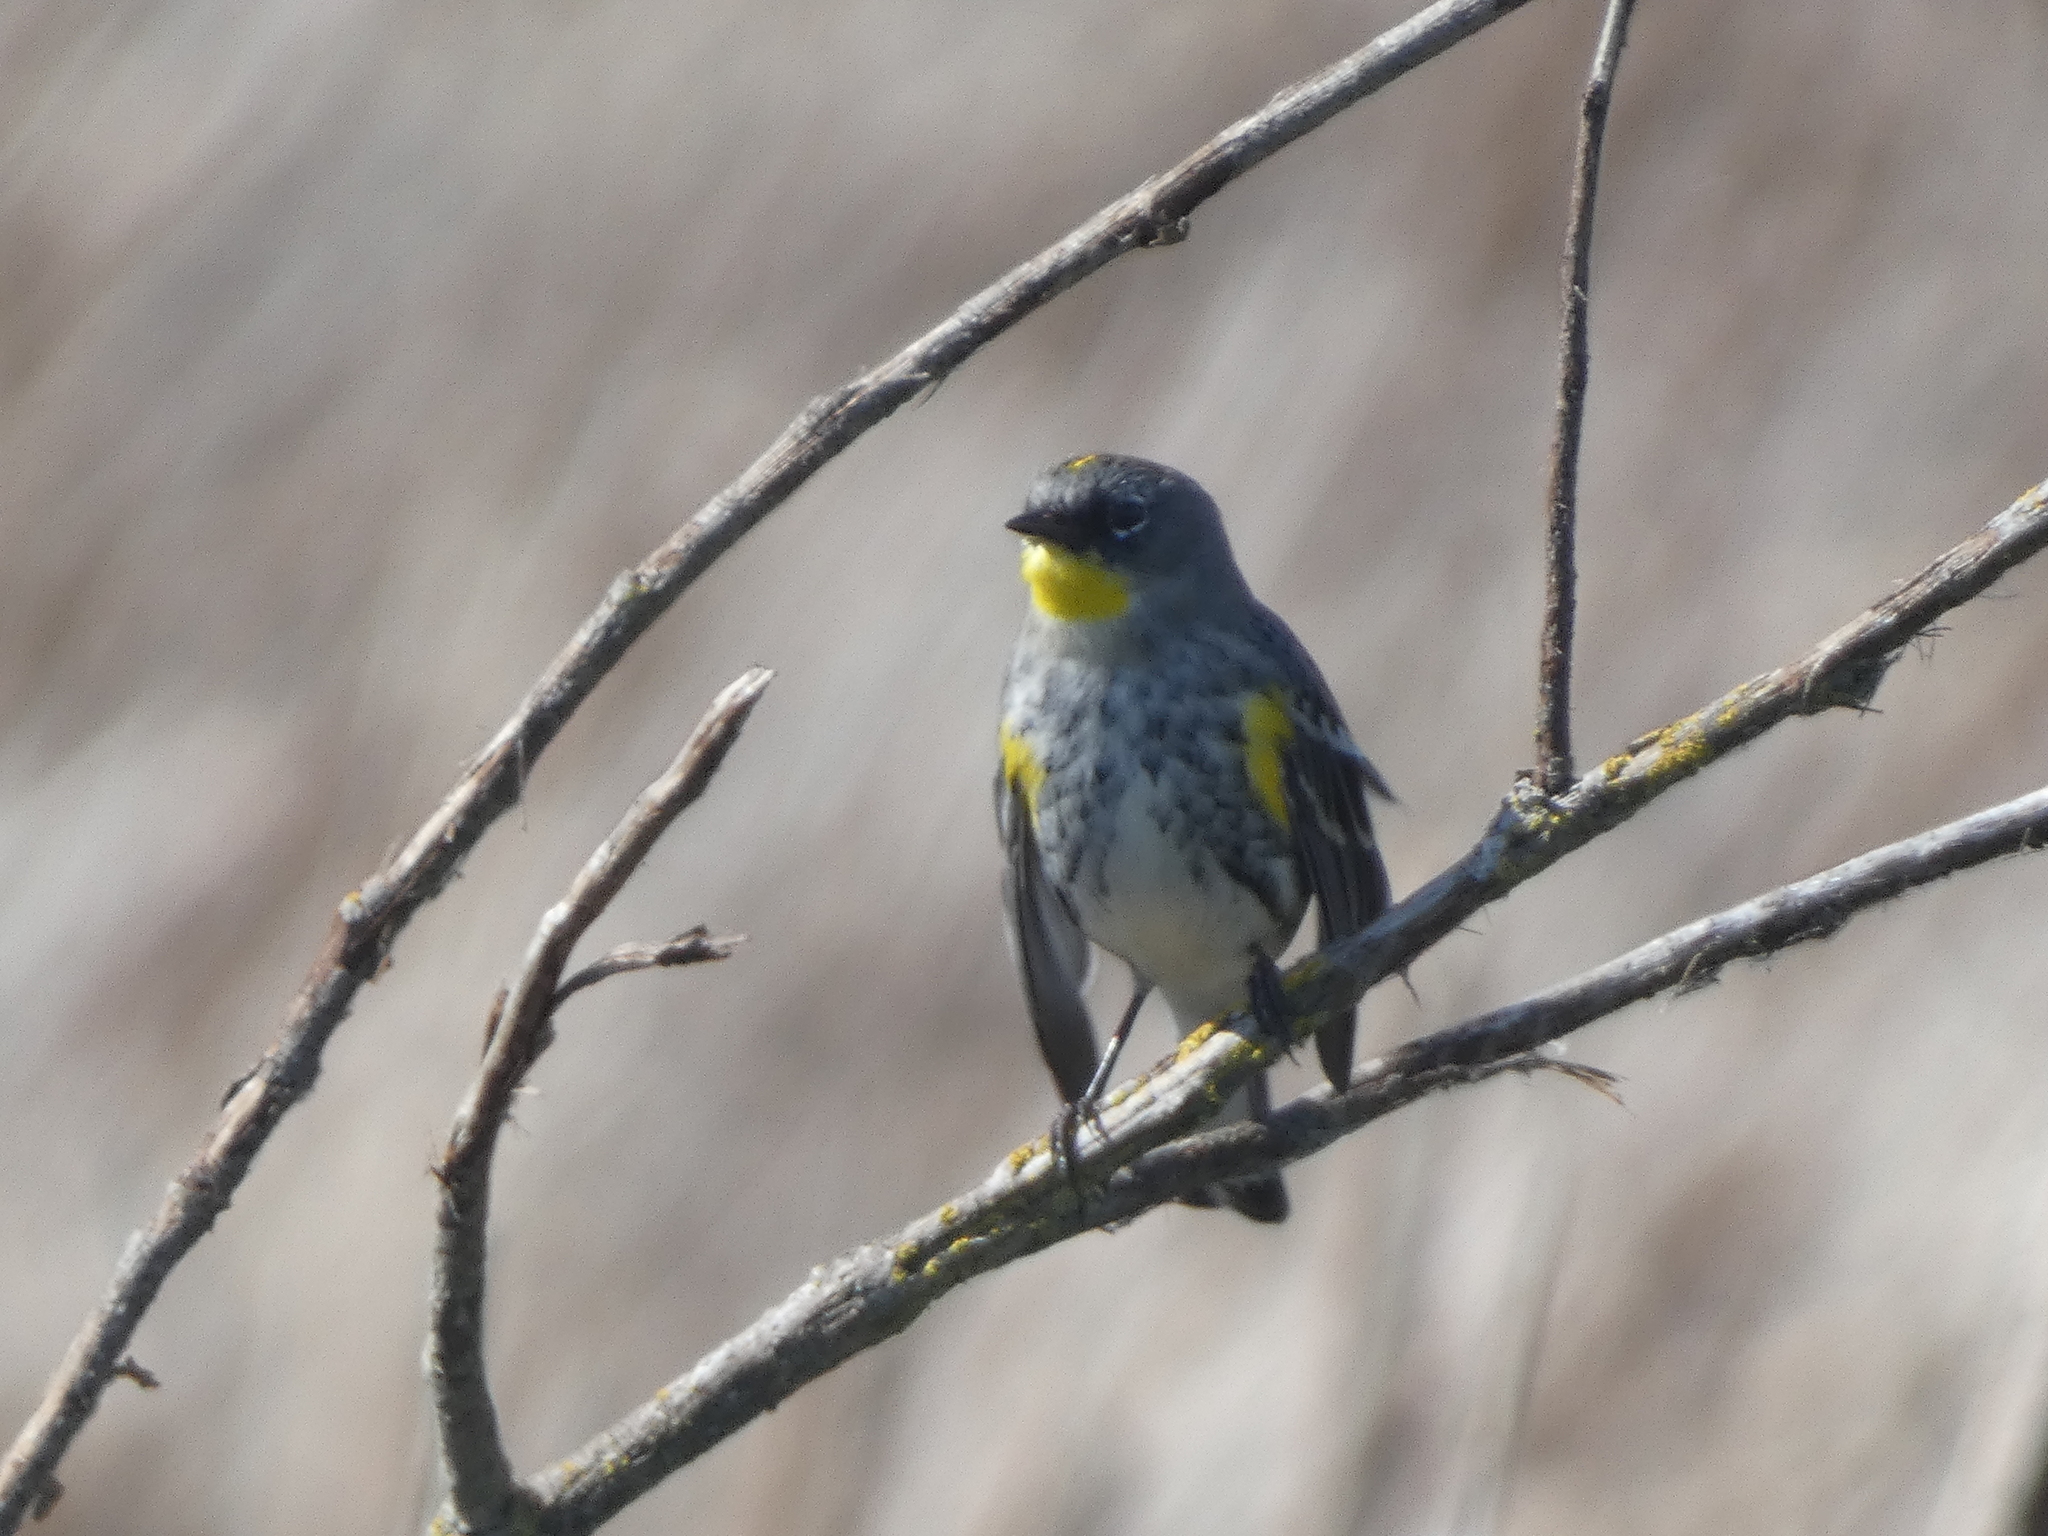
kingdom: Animalia
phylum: Chordata
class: Aves
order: Passeriformes
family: Parulidae
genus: Setophaga
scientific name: Setophaga auduboni
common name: Audubon's warbler
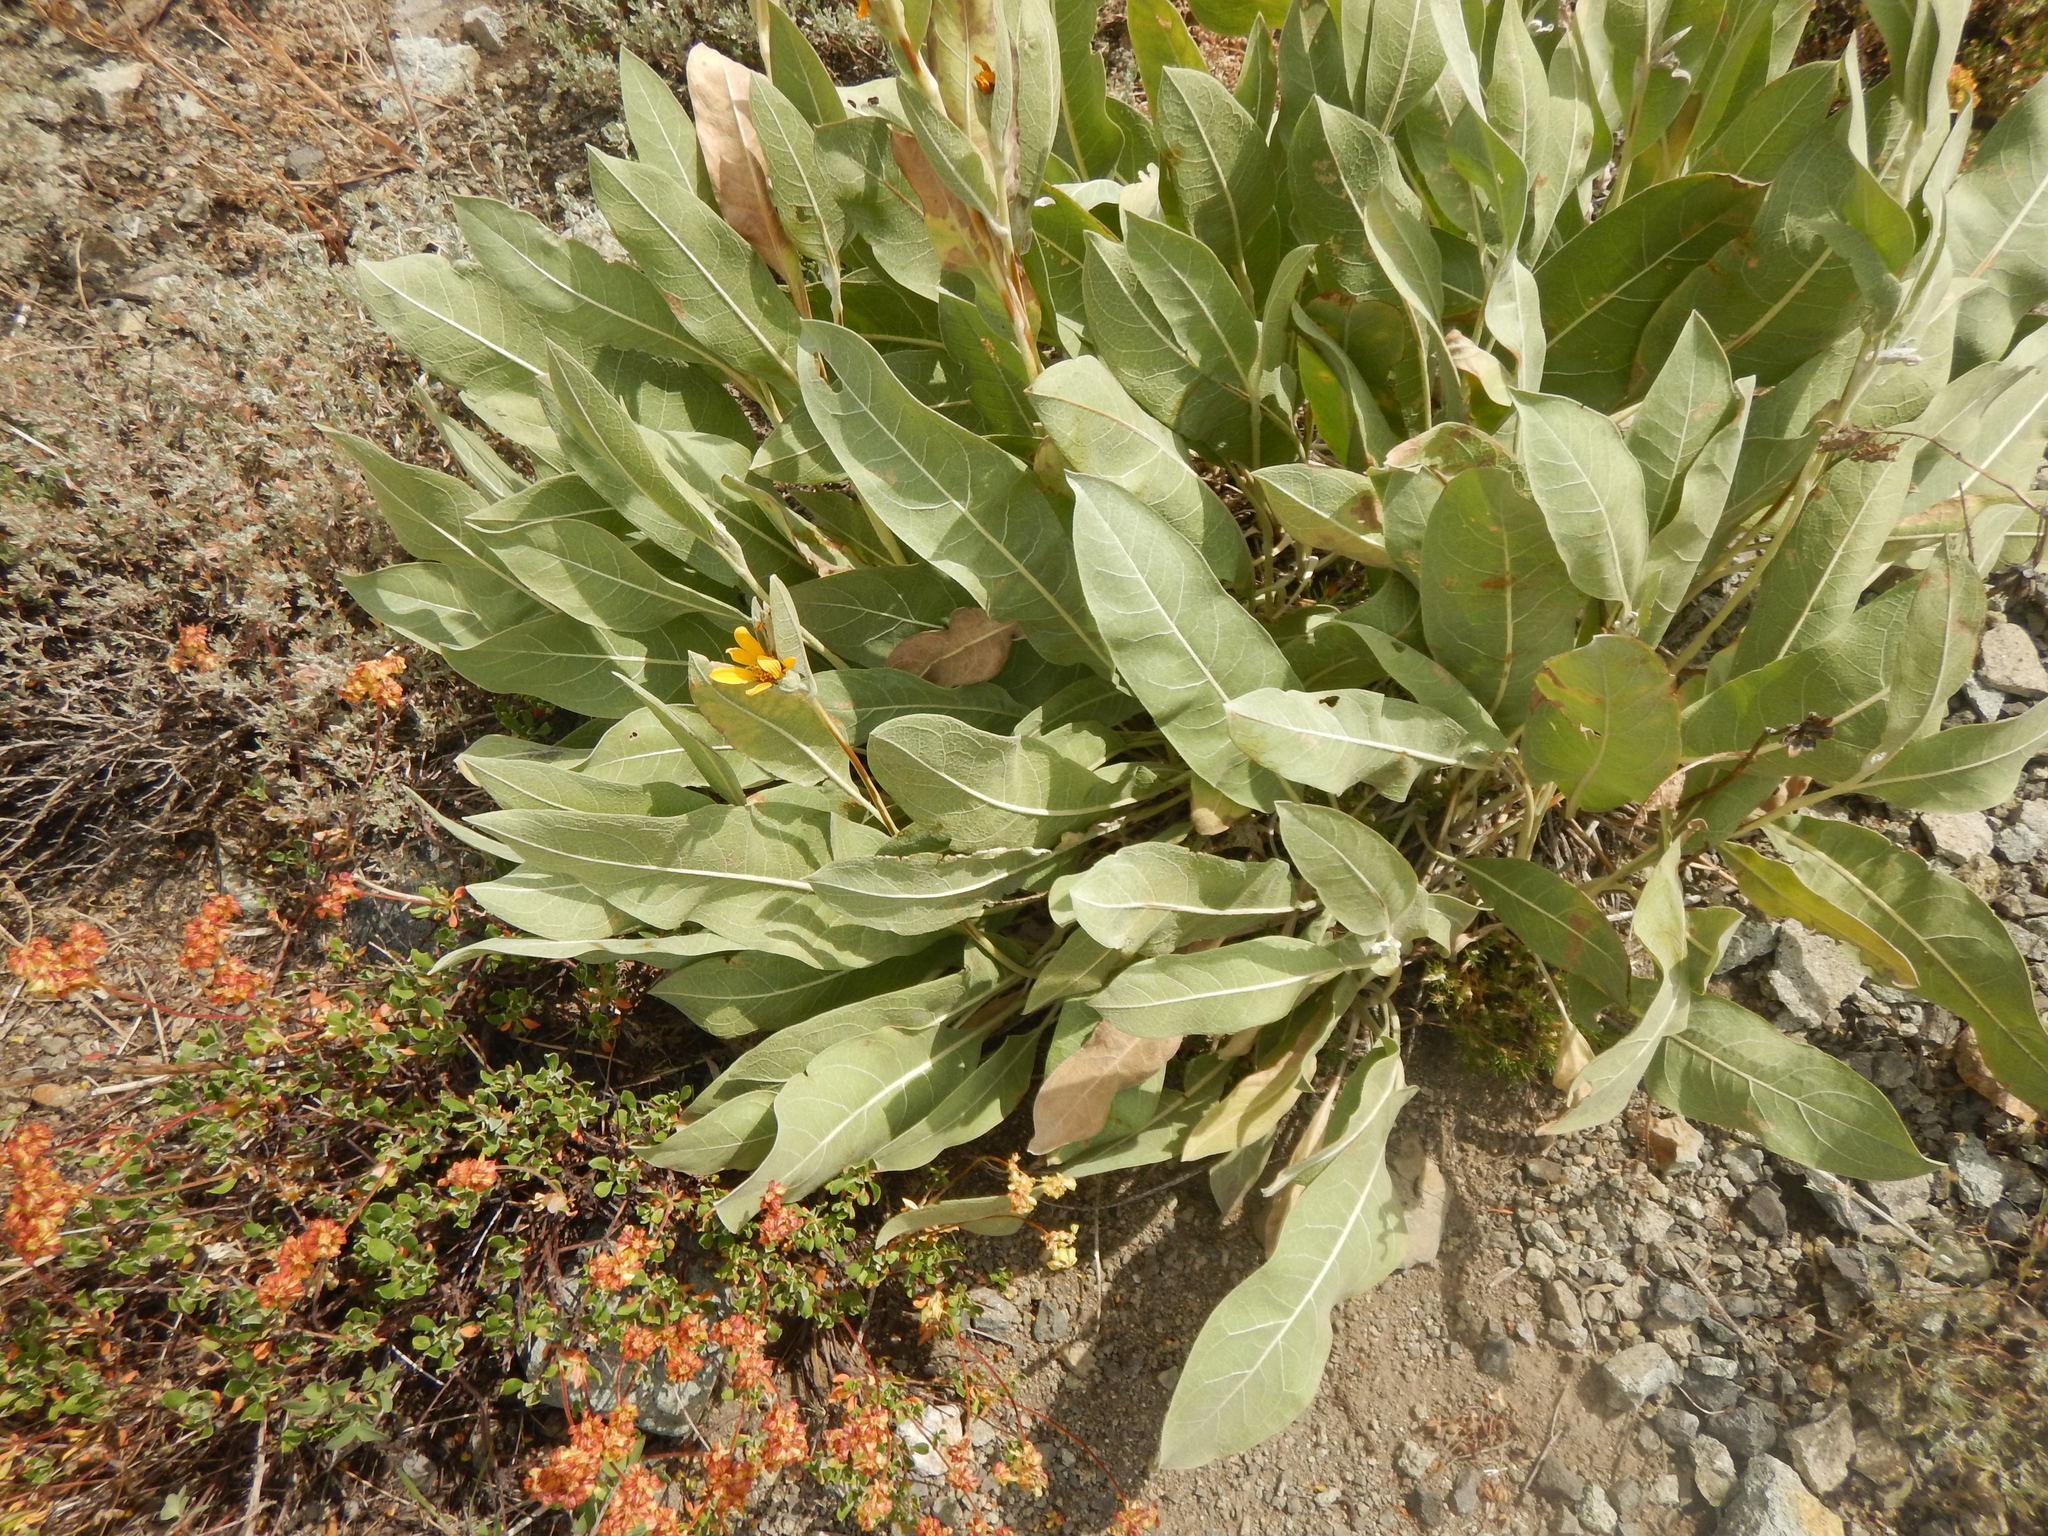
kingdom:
● ● ● ●
■ **WORK TO BE COMPLETED**
Can you rewrite the entries from the line containing "phylum: Chordata" through the last entry, putting "vernacular name" in place of "common name" and keeping everything else the same? Leave the pictures out.

■ **CORRECT ANSWER**
phylum: Chordata
class: Aves
order: Passeriformes
family: Parulidae
genus: Setophaga
scientific name: Setophaga auduboni
vernacular name: Audubon's warbler
kingdom:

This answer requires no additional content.